The Republicans deny they are stalling. They merely wish to "clarify" what they regard as the "ambiguities" of House Resolution 13, which if left unchallenged, they aver passionately, would lead to "unilateral disarmament" and, as Reagan says, locking the United States into "inferiority."

The Democrats realize unhappily that the impatience and ennui being built up can work against them. Some have a nervous feeling that the floor manager of the bill, Rep. Clement J. Zablocki (D-Wis.), chairman of the House Foreign Affairs Committee, who is no zealot for the freeze, might, in the interests of a big vote, be lured into accepting some fuzzy language that would make for the resounding anti-climax the Republicans are seeking.

So far, the Democrats have been able to beat back, although often by hairbreadth margins, every effort to incorporate into the resolution--which calls for a mutual, verifiable freeze on the testing, production and deployment of nuclear weapons"--any expression of what Rep. James G. Martin (R-N.C.) calls "the equivalent priority for reductions."

Frazzled freezers say they would still have the votes if they could ever get to the roll call. They had not realized they had walked into a Republican trap when they applied for an "open" rule, which means unlimited amendments.

Since then, they have regretted their largess and have negotiated a five-minutes-for-each-side limitation on debate. But at least 30 amendments are already printed in the Record, which means they can be called up. Those will consume most of Thursday and take them into Friday, when, as is well known, they might as well be forbidden by law from voting on anything.

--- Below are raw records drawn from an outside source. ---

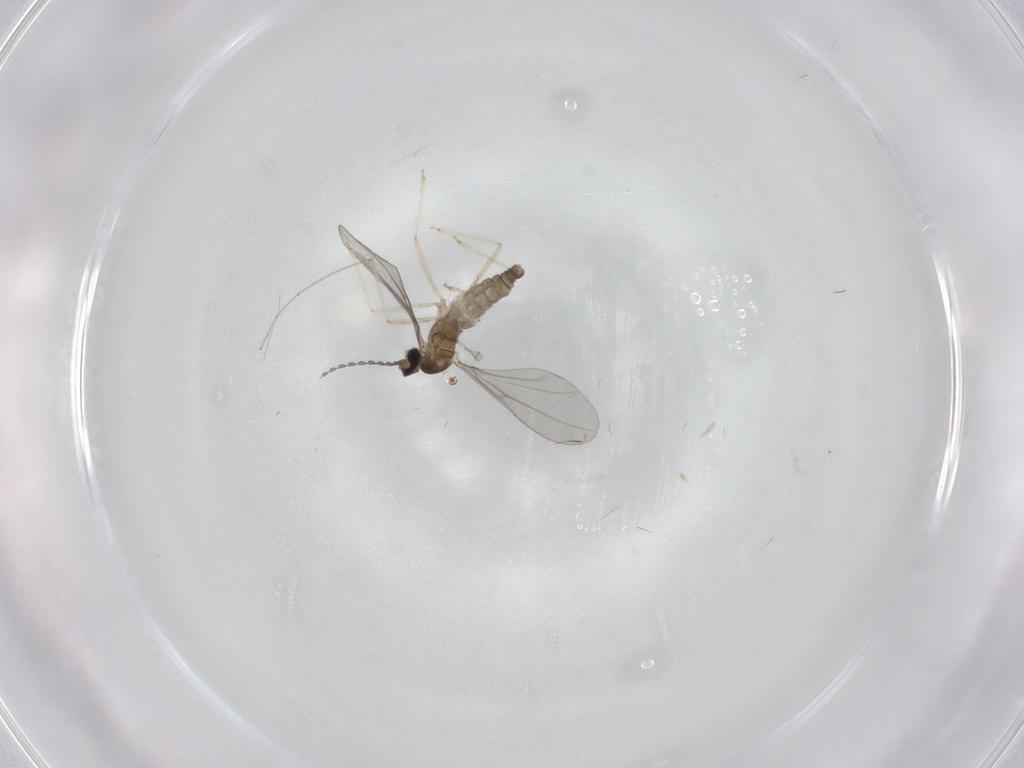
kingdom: Animalia
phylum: Arthropoda
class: Insecta
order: Diptera
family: Cecidomyiidae
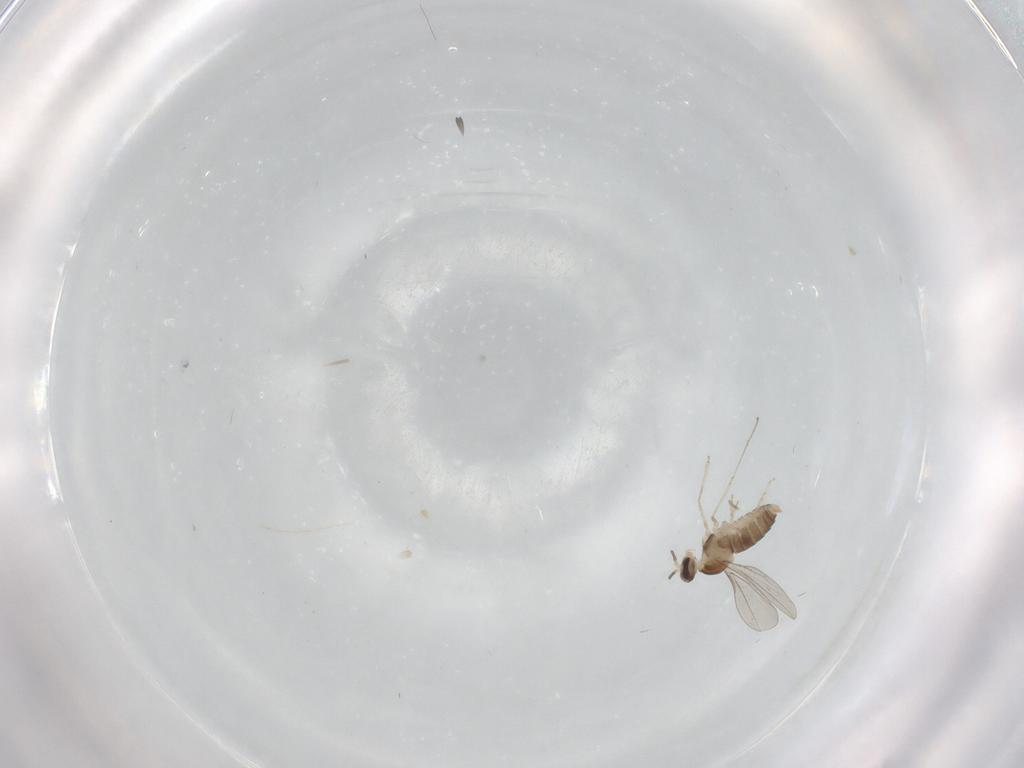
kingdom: Animalia
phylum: Arthropoda
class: Insecta
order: Diptera
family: Cecidomyiidae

Republicans are polishing amendments to the "whereas"--the preamble--section of the resolution that are not subject to debate cutoff. One, offered by anti-freeze militant Rep. Robert S. Walker (R-Pa.), makes sure that the resolution, if passed, would not have the force of law. The Republican all-purpose substitute, the work of Rep. William S. Broomfield (R-Mich.) brings back the reduction alternative, and can be argued for hours.

If they are once again confounded--and they expect to be--freeze advocates will seek a "modified, closed" rule, which would limit amendments to a dozen or so.

The president isn't pressuring the Republicans to play games with disarmament. It's their own idea to fight every syllable of the freeze resolution.

All they've had from him lately was a throwaway line, delivered with a grin: "Honest, I'm for arms control."

It seems to be enough for them. The Republicans must think it will be enough for the voters, too.